Pulse thudding, hoping like hell this would work, he went for his knife, cut his palm, and let the blood fall to the sand as he whispered, “
Pasaj och
.”

There was a burning in his blood, a jolt in his soul, and the wild magic snapped and snarled within him. But there was no sense of movement, no mist, no vision. Instead of jacking in this time, he stayed stubbornly inside a body that suddenly seemed not to fit quite right. And instead of calling her back or sending him into the barrier after her, the spell called something else instead. Sparks kindled in his gut and his blood heated, and he was suddenly so very aware of her curves, and the way they fit somehow despite their differences.

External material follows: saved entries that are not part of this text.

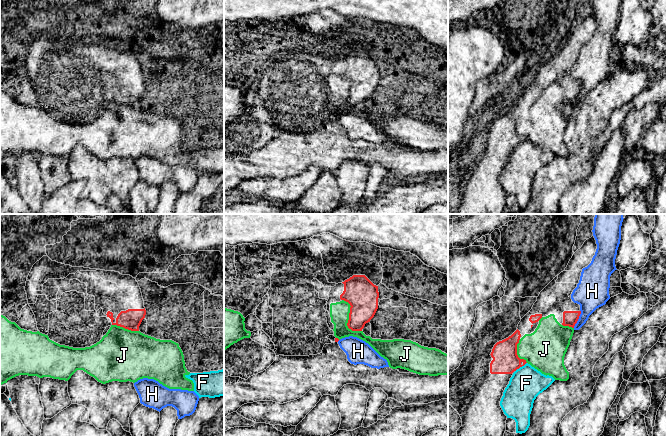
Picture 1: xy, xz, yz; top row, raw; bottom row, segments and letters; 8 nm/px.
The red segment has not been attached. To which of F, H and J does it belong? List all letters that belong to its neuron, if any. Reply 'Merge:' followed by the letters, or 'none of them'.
Merge: none of them

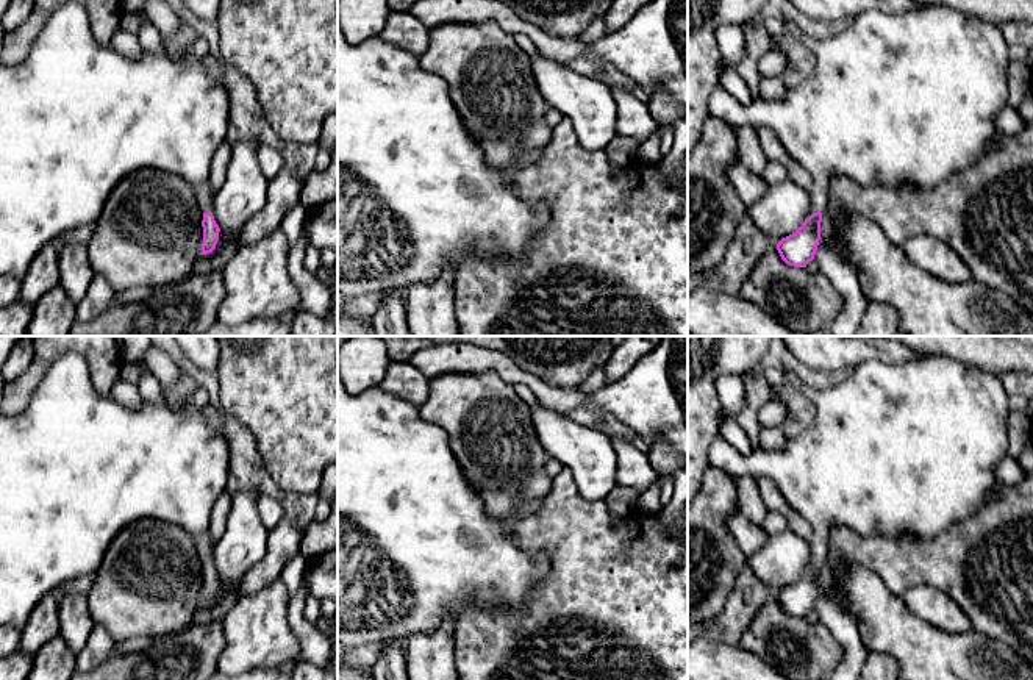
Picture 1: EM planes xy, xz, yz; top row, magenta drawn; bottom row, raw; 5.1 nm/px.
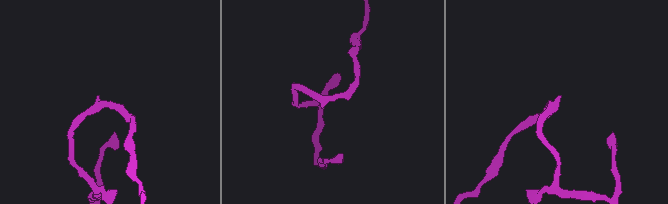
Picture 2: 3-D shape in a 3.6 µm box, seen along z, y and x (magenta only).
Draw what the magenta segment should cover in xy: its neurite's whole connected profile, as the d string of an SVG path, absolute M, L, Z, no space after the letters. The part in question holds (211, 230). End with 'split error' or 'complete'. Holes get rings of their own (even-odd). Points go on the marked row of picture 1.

Her breath feathered across his throat, bringing a low growl from the gray fog inside him—one that shimmered to life as thought-glyphs:
Want. Take
. It wasn’t Mac’s inner voice, though; it was his own. And although he’d told himself a thousand times why he couldn’t take what he wanted, he couldn’t remember any of the reasons right then; he could only wrap her tighter in his arms, pull her closer to his body, and ride the fierce surge of possessiveness that suddenly burned in his veins. His senses heightened and his skin grew sensitive as his cock hardened and the urge to mate took hold. He wanted to have her, hold her, bury himself inside her. He wanted to feel her clawing at his back, wanted to hear the sounds she made when she came. And then he wanted to come himself, lose himself inside her and steep his scent into her pores, marking her as his own.

Don’t. It’s sex magic
. The words seemed strange, as if coming in an unfamiliar language from a part of himself that was so much smaller and less important than the flames that raced through him, a mix of power and desire, and the sharp ache that came with having denied himself for so long.

“No, damn it.” He wasn’t going there, didn’t dare even touch the fringes of the electricity that sparked between them. She was magic, power, glory, and goodness all wrapped up in a tiny yet perfect body, but he knew better than to even take a taste, not knowing whether he would be able to force himself to pull back and not take it too far. She was his weakness, after all.